JAKARTA - Komisi Nasional Hak Asasi Manusia (Komnas HAM), menerima dengan berat hati pelaksanaa pilkada serentak 2020 tetap dilanjutkan oleh Pemerintah, DPR, serta Komisi Pemilihan Umum (KPU).
Ketua Tim Pemantauan Pilkada Komnas HAM, Hairansyah menyebut pihaknya awalnya meminta Pilkada ditunda karena melihat banyak bakal pasangan calon yang melanggar protokol kesehatan saat masa pendaftaran.
"Pada masa pandemi dibutuhkan sebuah kesadaran Untuk menghindari adanya kerumunan. di lain pihak, Pilkada itu menimbulkan kerumunan. Ini yang kemudian pada beberapa hal kami meminta untuk dilakukan penundaan," kata Hairansyah dalam diskusi webinar, Selasa, 29 September.
Namun, pilkada diputuskan jalan terus. Sementara, pertambahan kasus COVID-19 semakin hari belum menunjukkan pelandaian kasus. Di sisi lain, kapasitas tenaga kesehatan juga dirasa belum memadai,
"Ternyata, perkembangannya tentu tidak cukup menggembirakan. Karena pada satu sisi, kebijakan pemerintah dalam penanganan COVID-19 nampak tertatih-tatih dan tidak efektif," ungkap dia.
BACA JUGA:
Hak kesehatan lebih utama dari hak politik
Di sisi lain, Persatuan Bangsa-Bangsa (PBB) memang telah mengeluarkan panduan mengenai pelaksanaan pemilihan di masa pandemi. Sebab, ada banyak negara yang juga menggelar pesta demokrasi di tahun ini.
Tapi, PBB memberi catatan penting bagi negara penyelenggara pemilihan di masa pandemi, bahwa keselamatan dan kesehatan masyarakat menjadi hal yang utama.
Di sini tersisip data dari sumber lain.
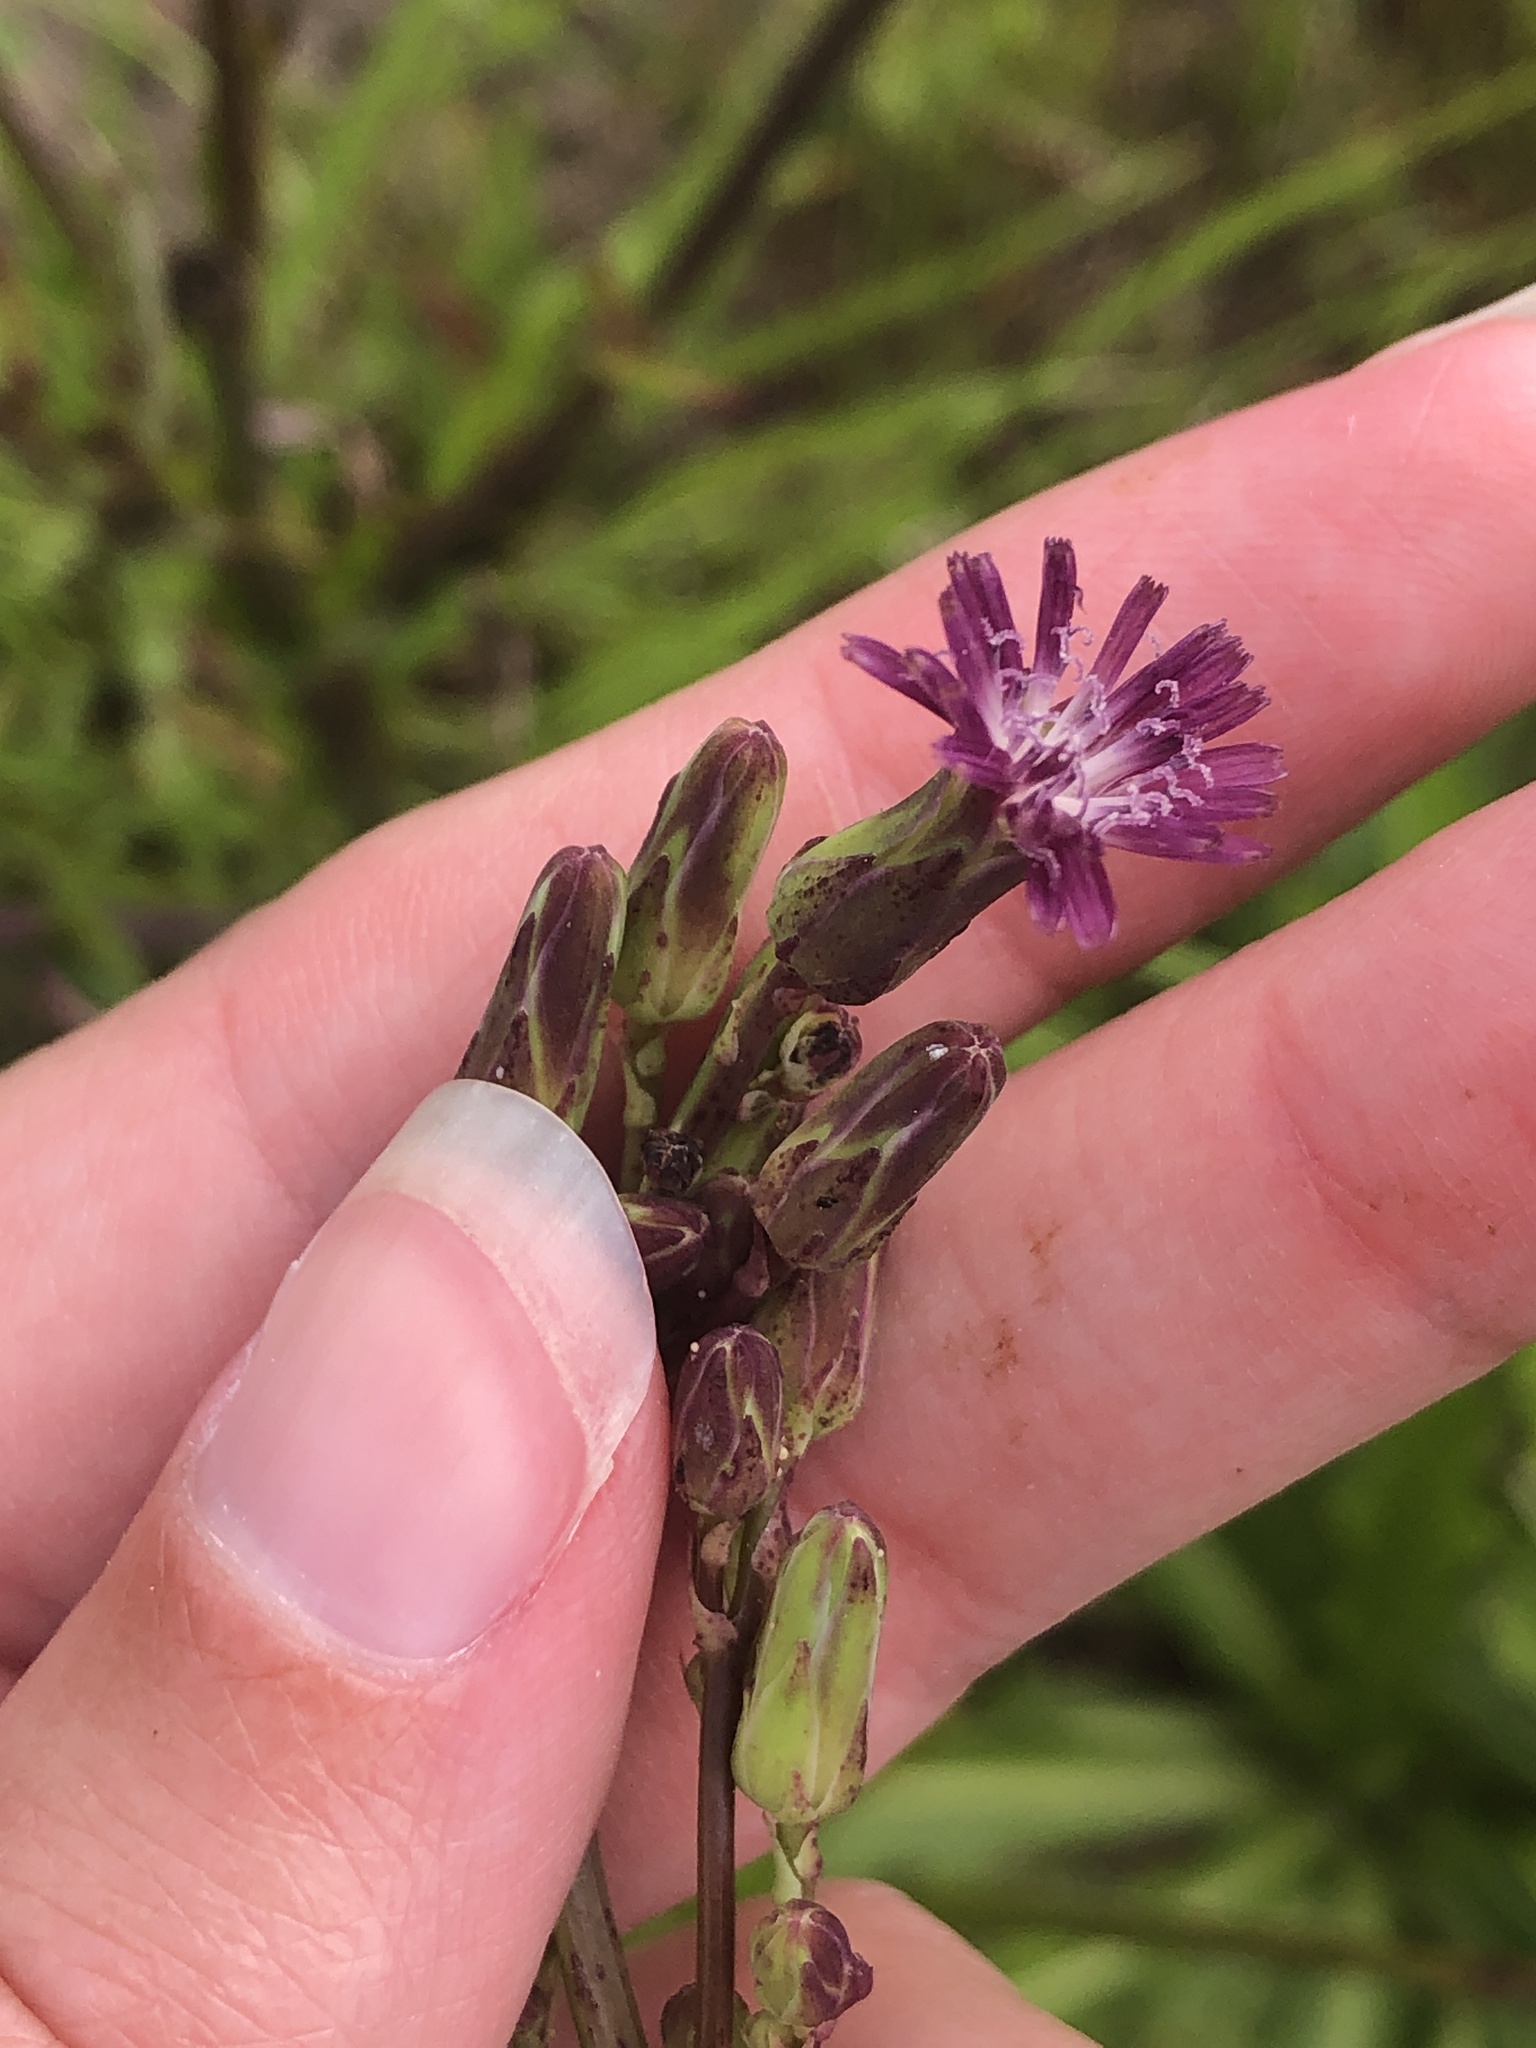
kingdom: Plantae
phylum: Tracheophyta
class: Magnoliopsida
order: Asterales
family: Asteraceae
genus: Lactuca
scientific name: Lactuca graminifolia
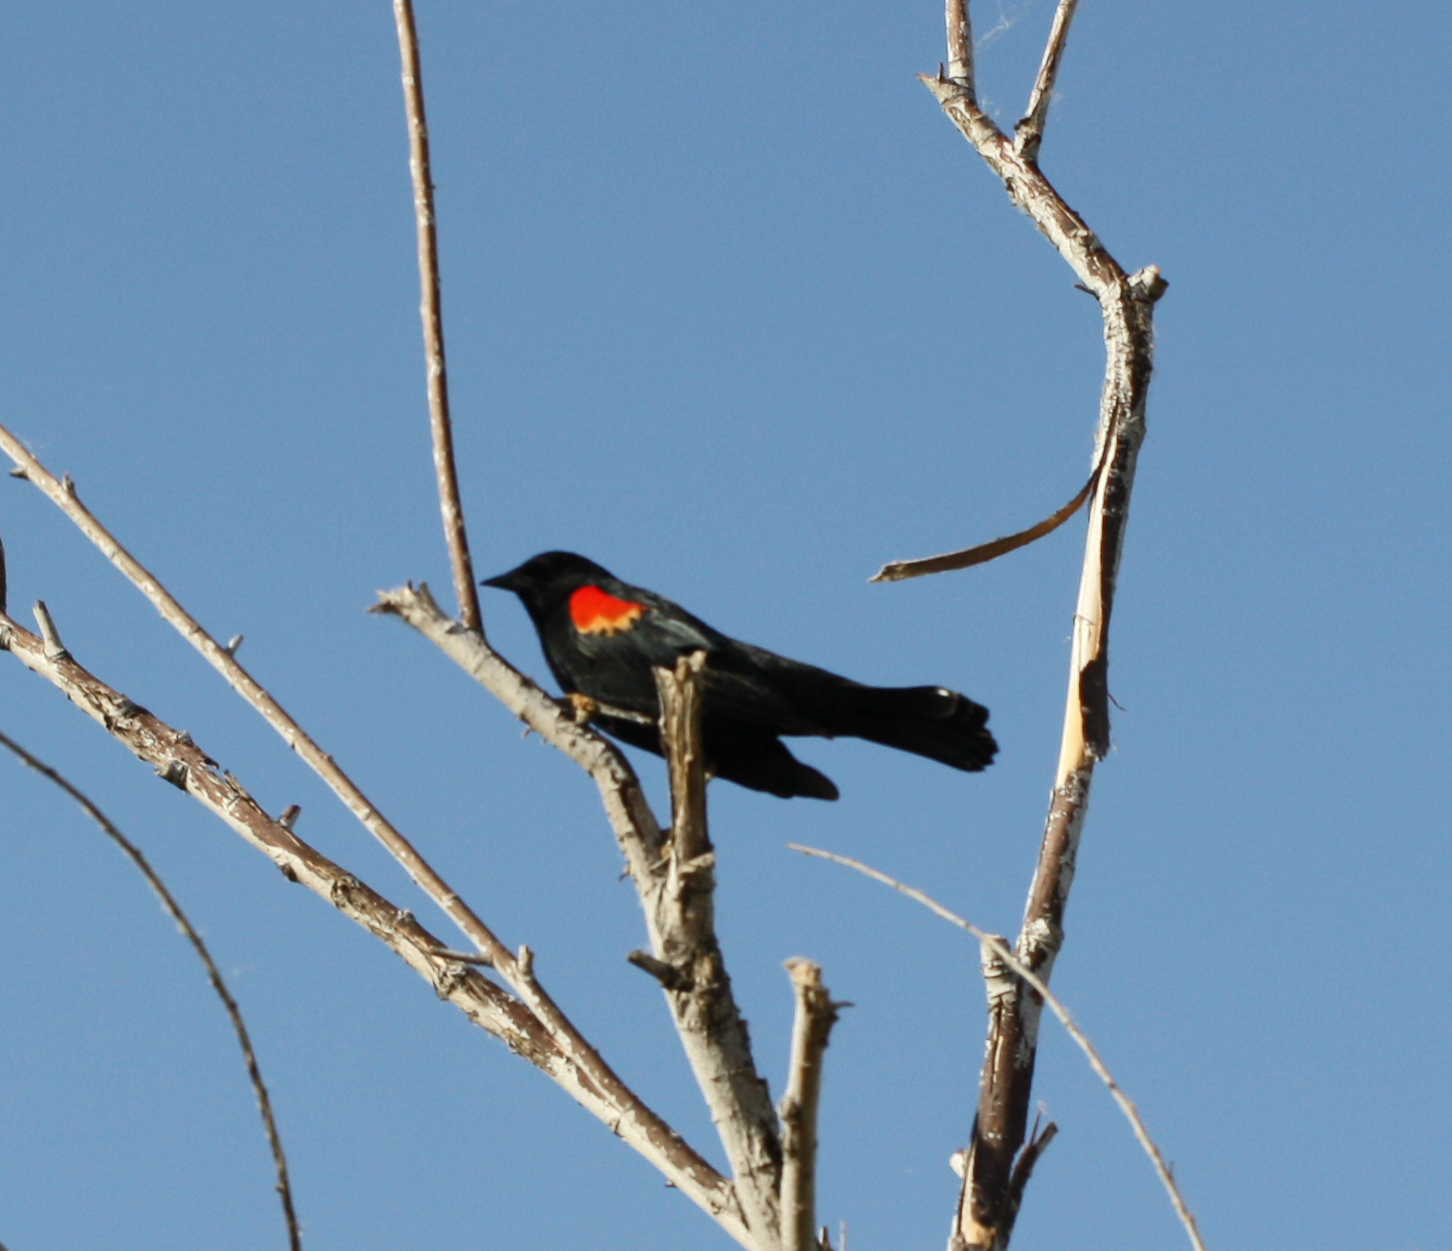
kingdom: Animalia
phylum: Chordata
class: Aves
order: Passeriformes
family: Icteridae
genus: Agelaius
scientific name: Agelaius phoeniceus
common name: Red-winged blackbird
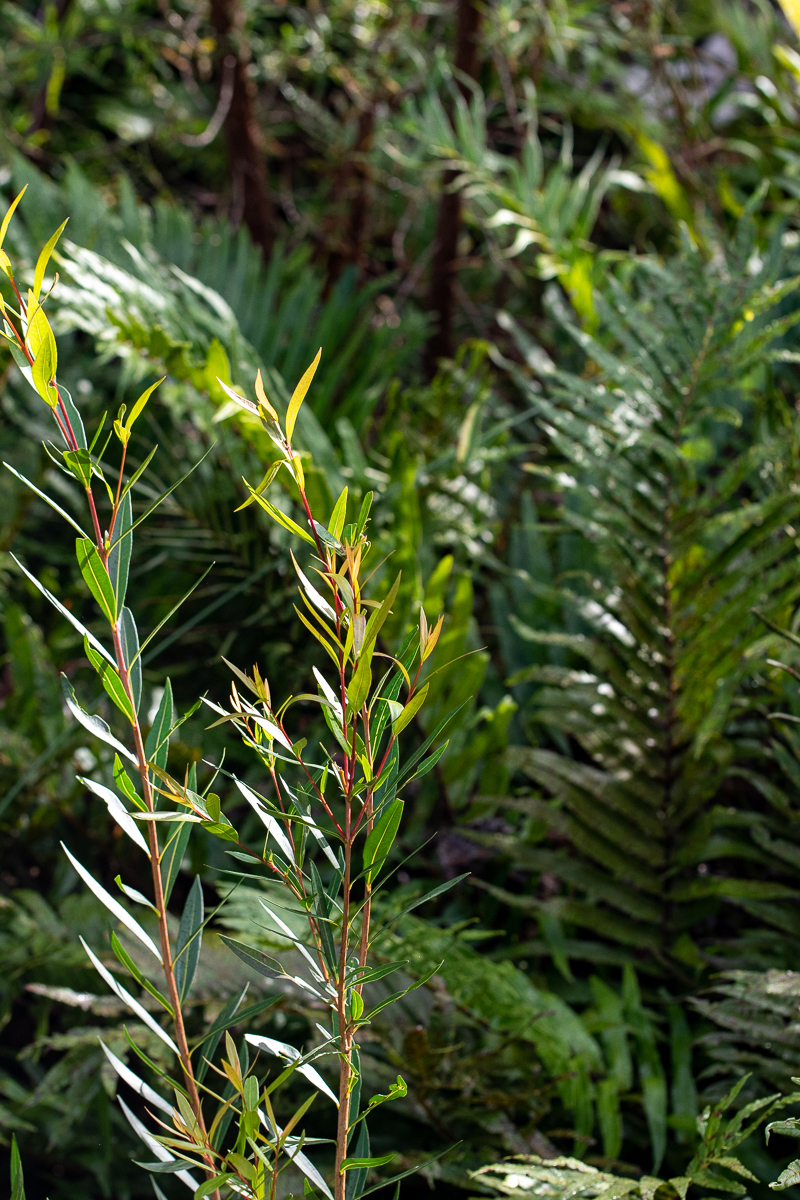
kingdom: Plantae
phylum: Tracheophyta
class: Magnoliopsida
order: Sapindales
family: Rutaceae
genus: Empleurum
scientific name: Empleurum unicapsulare
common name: False buchu
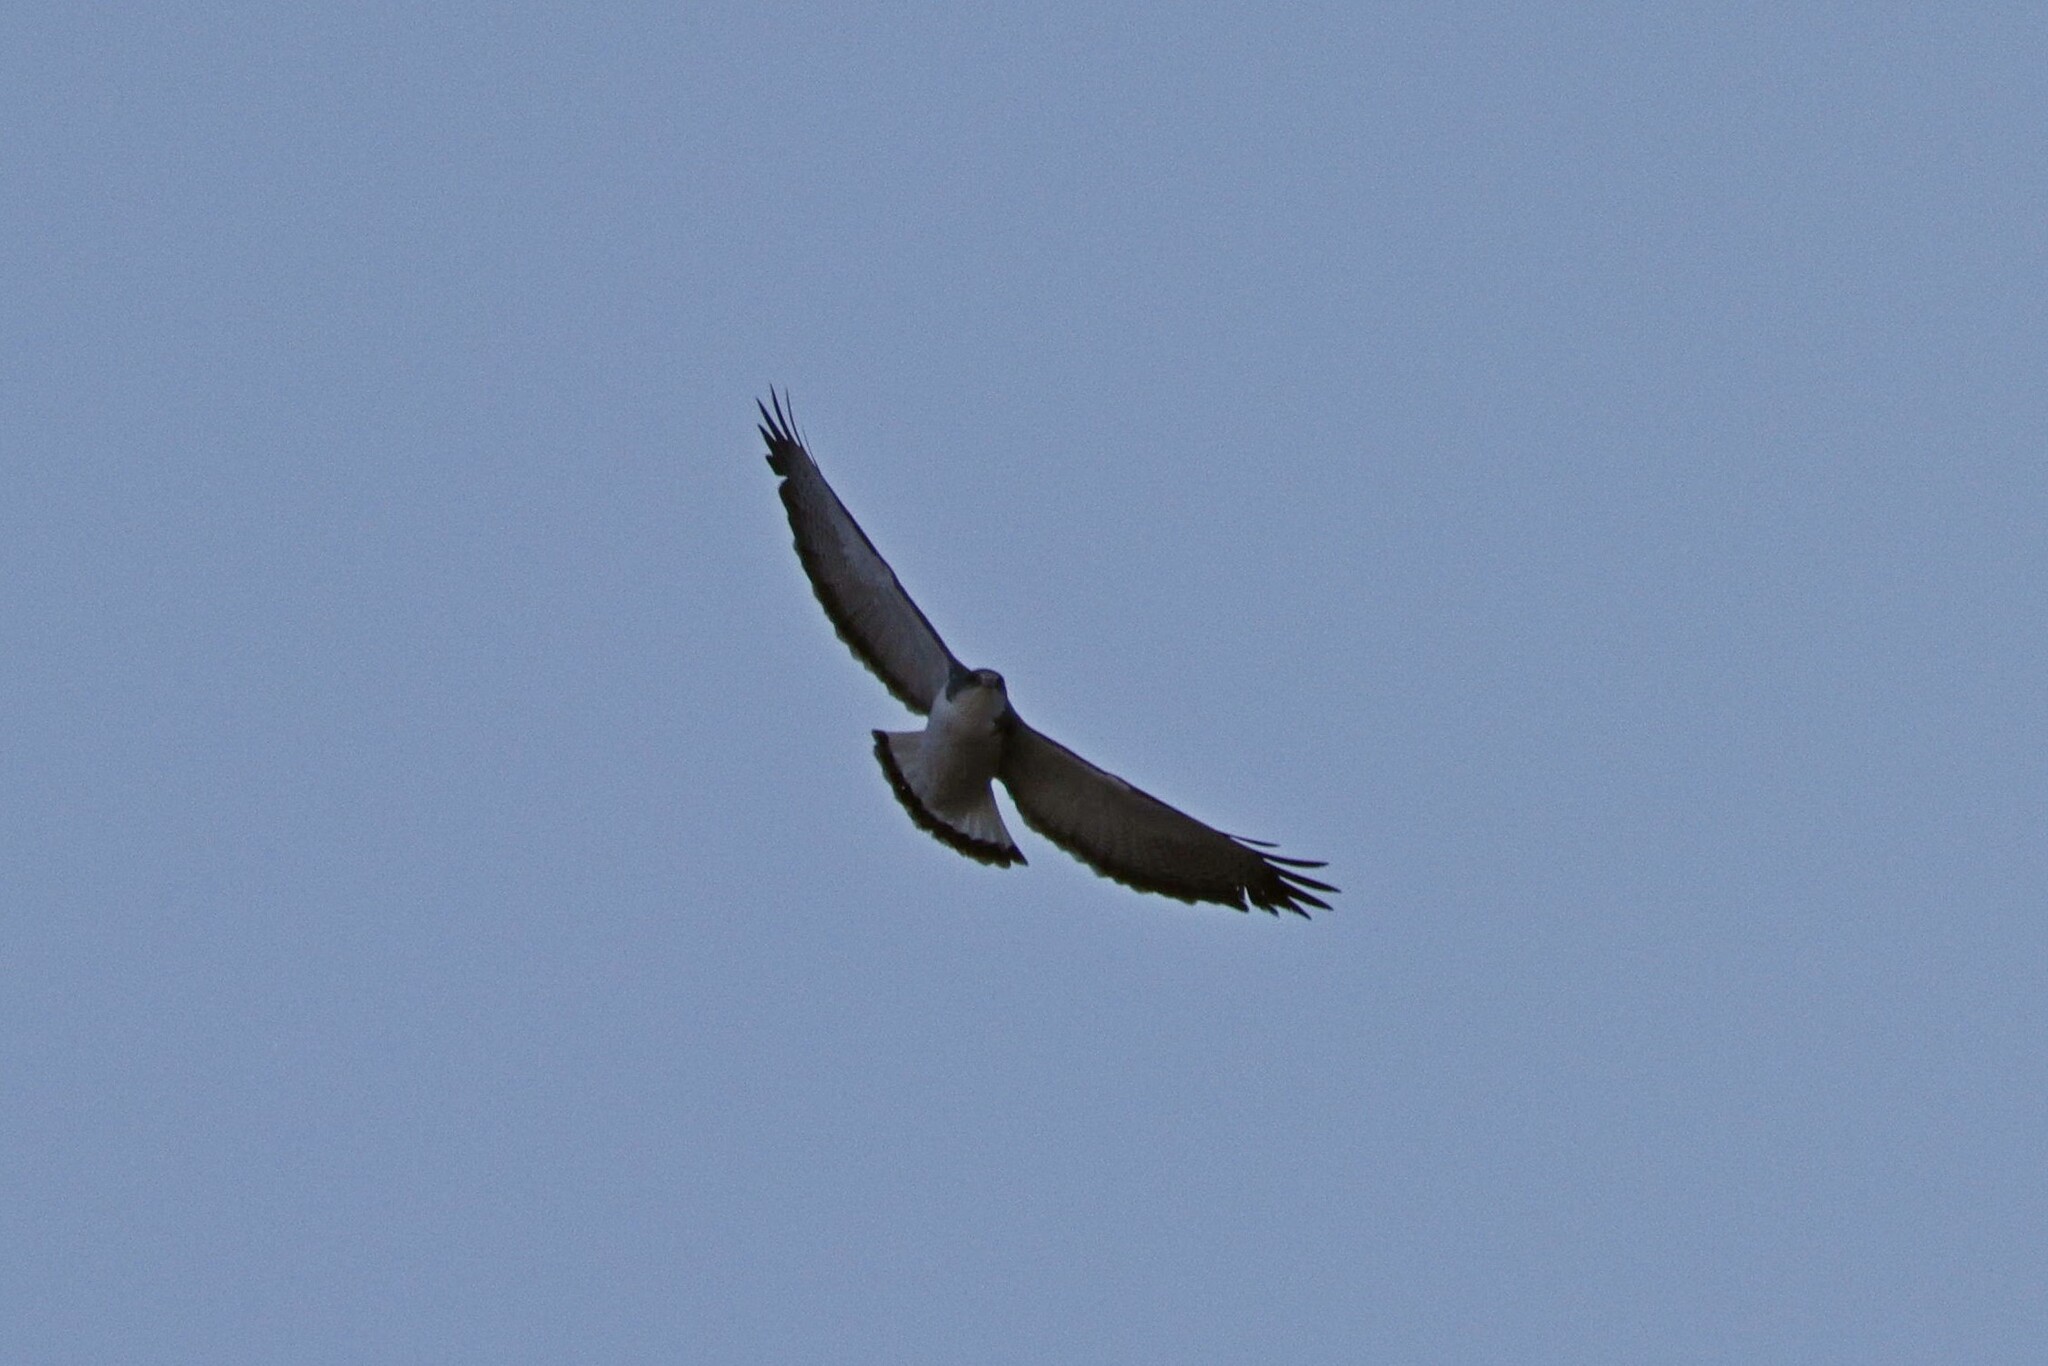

"Memang, keberlanjutan proses demokrasi itu tetap menjadi bagian penting. Hak memilih dan dipilih bagian dari HAM. Tapi di sisi lain, kembali lagi kepada jangkarnya itu adalah asasi manusia yang tertinggi, yaitu kesehatan atau keselamatan publik," jelas Hairansyah.
Oleh karenanya, Hairansyah meminta seluruh jajaran Badan Pengawas Pemilu (Bawaslu) untuk mengawasi pelaksanaan Pilkada 2020 secara adil, sesuai aturan perundang-undangan, dan memastikan protokol kesehatan dilaksanakan semua pihak.